15. The computing system of claim 14, wherein the candidate flight path is generated as a plurality of cell-to-cell segments between grid cells of the virtual mesh, wherein each cell-to-cell segment is selected at least in part based on the noise level of a grid-related prediction of the grid cells connected by the cell-to-cell segment.

16. The computing system of claim 13, wherein the candidate flight path is generated as a sequence of waypoints connecting a start waypoint to an end waypoint within the geographic region, the waypoint sequence being selected via a weighted graph-based algorithm implemented by the flight path prediction system.

17. The computing system of claim 16, wherein the weighted graph-based algorithm includes A Pathfinder Algorithm.

18. The computing system of claim 13, wherein the candidate flight path is predicted to result in a ground level noise amount less than a predefined noise target at a ground location in the geographic region.

19. The computing system of claim 13, wherein the candidate flight path is further generated at least in part based on a plurality of route constraints, and wherein the plurality of route constraints include one or more of the following: the turning radius of the aircraft, the coordinates of the restricted airspace within the geographic region, the weather conditions within the geographic region, and departure and arrival procedures applied to the geographic region.

20. A method for generating a flight path for an aircraft, the method comprising: At the computing system, for multiple waypoints in a geographic region, the predicted aircraft noise level at each of the multiple waypoints is received, the aircraft noise level being predicted at least in part based on multiple flight parameters of the aircraft, the predicted aircraft noise level being predicted by a machine learning model trained at least in part based on historical measured noise levels and historical flight parameters of multiple previous aircraft flights.
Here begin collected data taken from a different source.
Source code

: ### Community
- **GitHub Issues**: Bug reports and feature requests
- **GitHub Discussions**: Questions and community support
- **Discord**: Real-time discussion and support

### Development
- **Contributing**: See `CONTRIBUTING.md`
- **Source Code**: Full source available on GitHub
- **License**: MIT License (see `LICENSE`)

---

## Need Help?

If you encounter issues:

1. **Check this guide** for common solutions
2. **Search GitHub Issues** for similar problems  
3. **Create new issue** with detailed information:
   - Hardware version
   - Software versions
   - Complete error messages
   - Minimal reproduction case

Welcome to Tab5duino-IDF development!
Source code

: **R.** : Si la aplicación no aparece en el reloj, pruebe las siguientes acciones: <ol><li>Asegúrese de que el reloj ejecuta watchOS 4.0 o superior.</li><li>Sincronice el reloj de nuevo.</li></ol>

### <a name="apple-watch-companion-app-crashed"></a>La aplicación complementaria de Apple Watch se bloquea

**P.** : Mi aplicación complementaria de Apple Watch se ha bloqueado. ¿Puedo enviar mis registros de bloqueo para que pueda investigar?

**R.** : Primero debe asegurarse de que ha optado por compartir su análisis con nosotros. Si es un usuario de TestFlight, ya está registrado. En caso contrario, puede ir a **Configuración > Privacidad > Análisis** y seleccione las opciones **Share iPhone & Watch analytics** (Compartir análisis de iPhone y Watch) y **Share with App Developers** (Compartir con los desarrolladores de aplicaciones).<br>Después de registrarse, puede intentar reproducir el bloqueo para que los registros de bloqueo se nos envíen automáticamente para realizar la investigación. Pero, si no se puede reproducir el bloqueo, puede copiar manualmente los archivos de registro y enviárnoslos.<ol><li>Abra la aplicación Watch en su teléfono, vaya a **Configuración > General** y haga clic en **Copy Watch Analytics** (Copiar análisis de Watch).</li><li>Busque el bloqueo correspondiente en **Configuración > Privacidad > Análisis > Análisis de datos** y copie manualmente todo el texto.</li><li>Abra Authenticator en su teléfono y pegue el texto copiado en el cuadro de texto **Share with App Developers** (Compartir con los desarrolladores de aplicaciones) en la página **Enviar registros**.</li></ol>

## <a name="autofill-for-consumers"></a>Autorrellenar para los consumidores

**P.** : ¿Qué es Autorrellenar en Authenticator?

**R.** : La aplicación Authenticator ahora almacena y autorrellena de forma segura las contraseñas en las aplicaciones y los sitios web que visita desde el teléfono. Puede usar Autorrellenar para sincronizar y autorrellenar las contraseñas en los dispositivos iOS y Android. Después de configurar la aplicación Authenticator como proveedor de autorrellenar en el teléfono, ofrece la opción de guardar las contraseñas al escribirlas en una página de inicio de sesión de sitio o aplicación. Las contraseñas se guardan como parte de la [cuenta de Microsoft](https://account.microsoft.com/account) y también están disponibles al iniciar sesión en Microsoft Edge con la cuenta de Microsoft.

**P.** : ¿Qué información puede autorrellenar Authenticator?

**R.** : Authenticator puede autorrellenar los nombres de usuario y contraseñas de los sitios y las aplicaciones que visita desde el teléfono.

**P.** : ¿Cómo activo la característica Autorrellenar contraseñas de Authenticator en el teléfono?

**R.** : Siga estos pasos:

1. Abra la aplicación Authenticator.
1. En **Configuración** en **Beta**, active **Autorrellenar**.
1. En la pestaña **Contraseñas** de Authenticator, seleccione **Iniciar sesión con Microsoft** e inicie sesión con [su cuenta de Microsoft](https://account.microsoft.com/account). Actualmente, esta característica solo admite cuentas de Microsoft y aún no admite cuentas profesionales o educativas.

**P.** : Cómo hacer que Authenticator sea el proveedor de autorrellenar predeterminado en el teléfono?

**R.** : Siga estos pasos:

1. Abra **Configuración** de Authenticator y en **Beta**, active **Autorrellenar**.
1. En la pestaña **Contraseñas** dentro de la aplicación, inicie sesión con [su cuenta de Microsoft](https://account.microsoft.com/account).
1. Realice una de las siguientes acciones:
The predicted aircraft noise level is input into a flight path prediction system, which is configured to generate candidate flight paths for the aircraft through the geographic region based at least in part on the predicted aircraft noise level and multiple route constraints. as well as The candidate flight path is output from the flight path prediction system, wherein the candidate flight path is predicted to result in a ground level noise amount less than a predefined noise target at a ground location in the geographic region.